One of the doctors spearheading the effort is Dr. Edwin Feliciano, who works as UCSB’s behavioral health director for student health.
Feliciano said the idea started as a casual one, with local physicians.
“Some of us started talking about how it would have been so helpful if someone had explained the ins and outs of going into the field when we were in college,” he told Noozhawk.
About a year ago, Feliciano began talking with his friend, Dr. Ben Taylor, a cardiothoracic surgeon, about the lack of doctors and health-care reform.
“One of the slowest parts of that is getting students into medical school,” he said.
Without a local medical school to capture students who are interested in the health-care field, he said Taylor “wanted to start somewhere and suggested the lecture series.”

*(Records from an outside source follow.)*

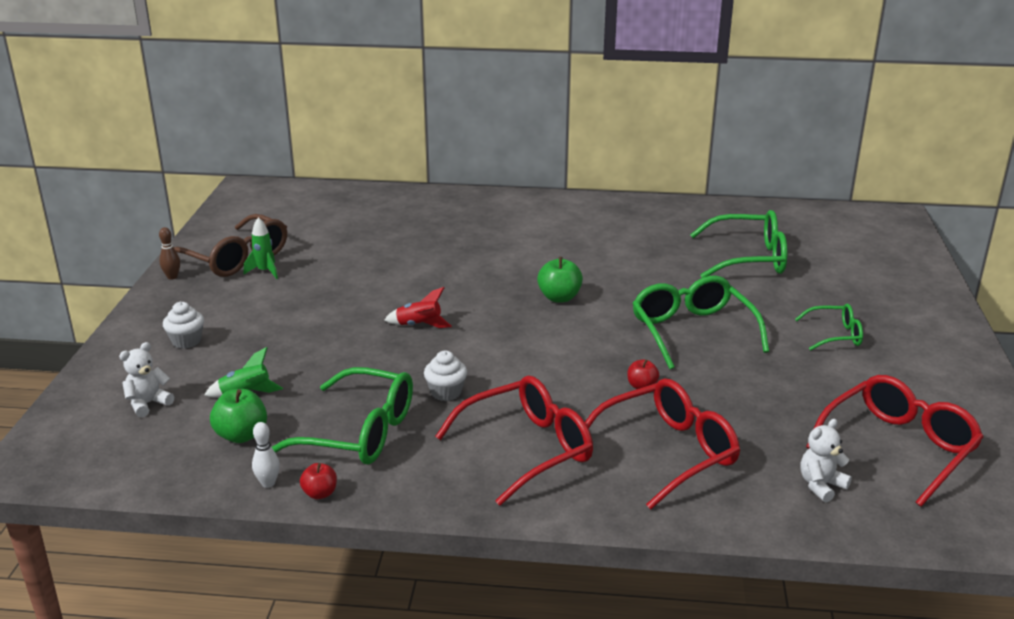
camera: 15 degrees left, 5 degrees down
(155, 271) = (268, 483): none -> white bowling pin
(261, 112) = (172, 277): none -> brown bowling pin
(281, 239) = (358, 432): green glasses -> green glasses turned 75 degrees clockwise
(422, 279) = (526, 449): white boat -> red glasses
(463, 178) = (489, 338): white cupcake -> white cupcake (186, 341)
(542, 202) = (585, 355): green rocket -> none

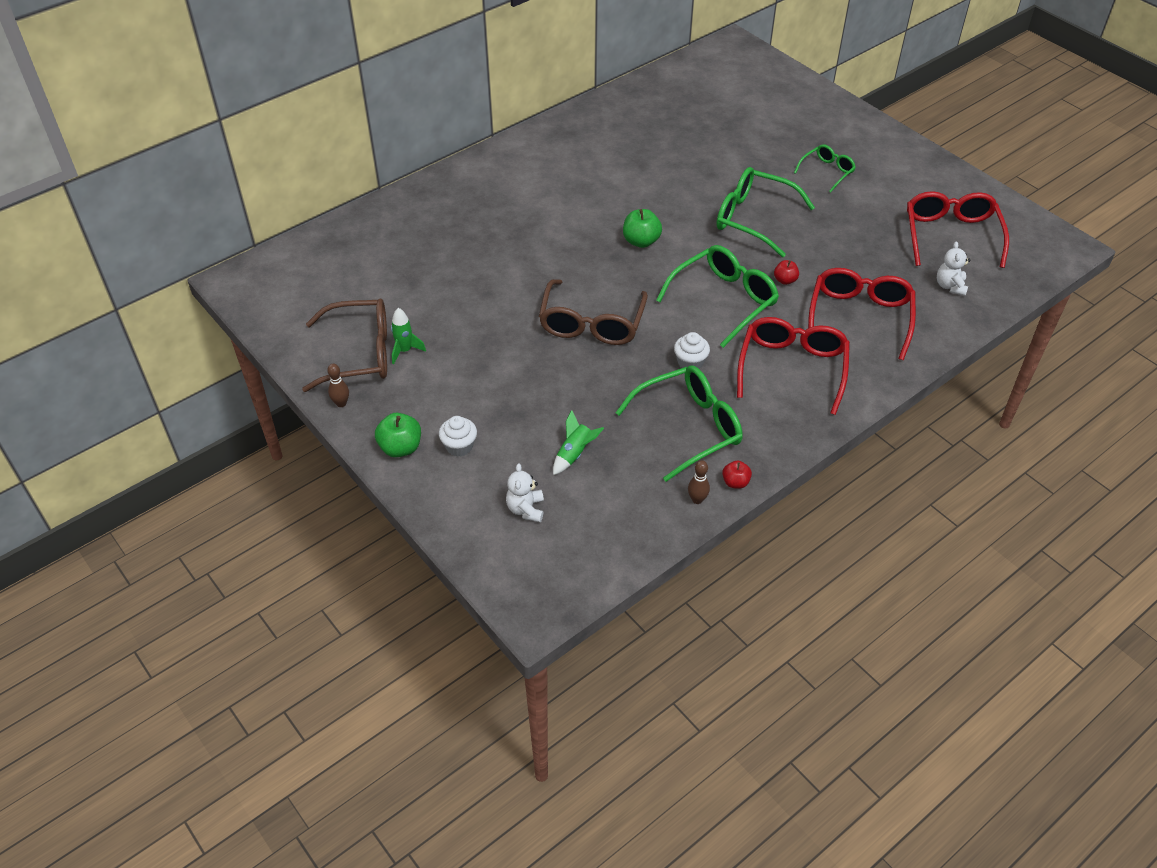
camera: 45 degrees left, 20 degrees up
(241, 435) = (626, 483): green apple -> green apple (400, 448)
(268, 483) = (697, 499): white bowling pin -> brown bowling pin
(419, 325) = (592, 323): red rocket -> brown glasses
(748, 258) = (702, 135): green glasses -> green glasses (723, 301)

“After speaking with several physicians in the community, I realized there was a great deal of interest in giving back to the community in the form of educating college students and creating interest in the medical profession,” Feliciano said.
He mentioned the idea to Claudine Mitchel, assistant vice chancellor for student affairs, and the idea took off.
The lecture series has already seen two speakers, and “it’s been incredibly interesting,” Feliciano said. “These students considering health careers have wonderful questions.”
Doctors are asked about the high cost of medical school and how they made it work for them, as well as the pressure of their careers.
Feliciano said he was surprised to discover that about 15 pre-health organizations exist on UCSB’s campus. About 100 students have showed up for each talk so far.
The opening lecture, on Jan. 13, featured Dr. Dave Thoman, a bariatric surgeon who described his personal experience in deciding to attend medical school and specializing in surgery.
Feliciano said Thoman recounted for students how he joined the Navy to help pay for medical school, and ended up in the middle of the ocean on an aircraft carrier, conducting surgeries.
Dr. Miguel Pedroza, a family practitioner, spoke on Jan. 27.
A guest speaks for about an hour, talking about his or her journey in the medical field, then takes questions from the audience.
“All these people are doing this on a volunteer basis,” Feliciano said,
The lectures are from 7 to 8:30 p.m. every other Monday at Broida Hall, Room 1610.
Local students not enrolled at UCSB but interested in health fields are invited to attend, and Feliciano said even high school students interested in the field are welcome.